Pre-employment inquiries. From a workers' compensation perspective, it would be useful for an employer to know something about a job applicant's workers' compensation record and physical condition, to allow the employer to limit its risk and exposure to further workers' compensation claims. However, under the ADA an employer may not ask such questions of a job applicant unless the employer has made a conditional offer of employment, and even then, these questions can be asked only if all applicants in the same job classification are asked. In other words, it cannot be an individualized inquiry. Under the ADA, generally pre-offer questions are limited to whether the employee can perform the essential job functions.
Return to work on light duty. This topic is discussed from a workers' compensation perspective above. However, there are additional considerations. Under the ADA, there is no need to create a different job for a returning employee, although if a different job is available the employee must be considered for it. As noted above, if the employee does return to work, his entitlement to workers' compensation TTD benefits ends. However, the FMLA entitles an eligible employee to take up to twelve weeks of leave, If the employer has a light-duty position available within the employee's medical restrictions, can the employer require the employee to return to work? Not if the employee chooses to take FMLA leave and stay off work. However, the FMLA leave can be unpaid leave, and the employee may still lose his right to TTD benefits. The employer must simply hold the job open for the employees' return after FMLA leave is exhausted.

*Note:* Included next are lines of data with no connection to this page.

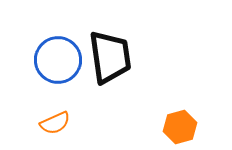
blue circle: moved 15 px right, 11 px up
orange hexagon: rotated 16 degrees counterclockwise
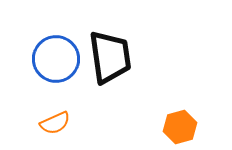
blue circle: moved 2 px left, 1 px up
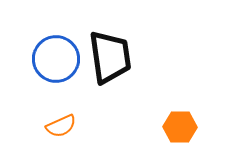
orange semicircle: moved 6 px right, 3 px down
orange hexagon: rotated 16 degrees clockwise
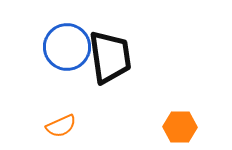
blue circle: moved 11 px right, 12 px up
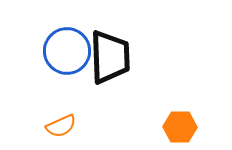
blue circle: moved 4 px down
black trapezoid: rotated 6 degrees clockwise
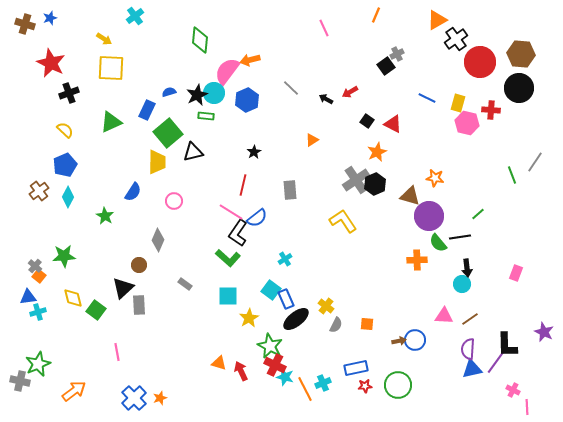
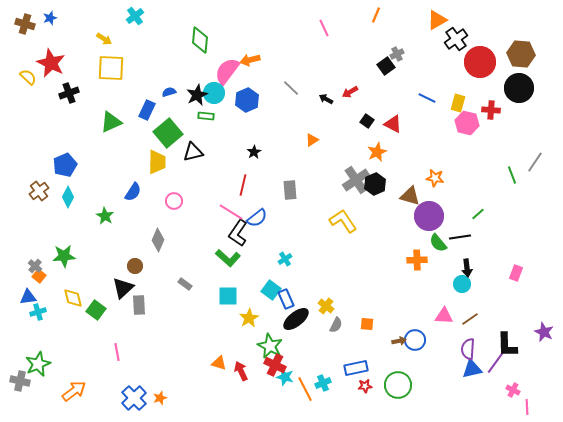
yellow semicircle at (65, 130): moved 37 px left, 53 px up
brown circle at (139, 265): moved 4 px left, 1 px down
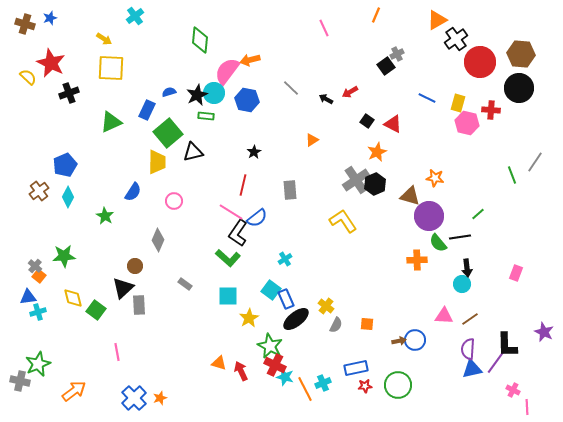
blue hexagon at (247, 100): rotated 25 degrees counterclockwise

Scheduling and reassignment. Under workers' compensation law, the injured employee's doctor may permit the employee to return to work on a part-time basis while recuperating, in which case the employee will receive TPD (temporary partial disability) payments, rather than TTD (temporary total disability) payments. Workers' compensation law does not penalize the employer for reassigning the employee to a totally different job, simply to get him back to work. If the same employee is also covered by the FMLA, that law specifically permits the employer to reassign an employee who is taking intermittent leave or under a reduced leave schedule, so long as the move is to an alternate position with equivalent pay or benefits. However, if the same employee is also subject to the ADA, that law only permits the employer to reassign the disabled employee to a vacant, equivalent position if the employee can no longer perform the essential functions of his job, with or without a reasonable accommodation.
"Leave" and "time off for injured employees or employees with occupational diseases is mandated under Tennessee workers' compensation law, so long as an authorized physician advises the employee to take time off to recuperate. Multiple issues may arise regarding the circumstances surrounding a return to work, compensation while the employee is off work, reassignment, application of attendance policies, and other issues. However, the more problematic legal issues frequently involve the interplay between workers' compensation requirements and the requirements of other applicable laws, namely the ADA and FMLA.
The employer should learn and stay familiar with the basic requirements of all of the various laws to which it is subject. and then evaluate each case on its own merits. Although we can speak in terms of general rules and give generalized examples, each employee's case is unique and merits careful consideration.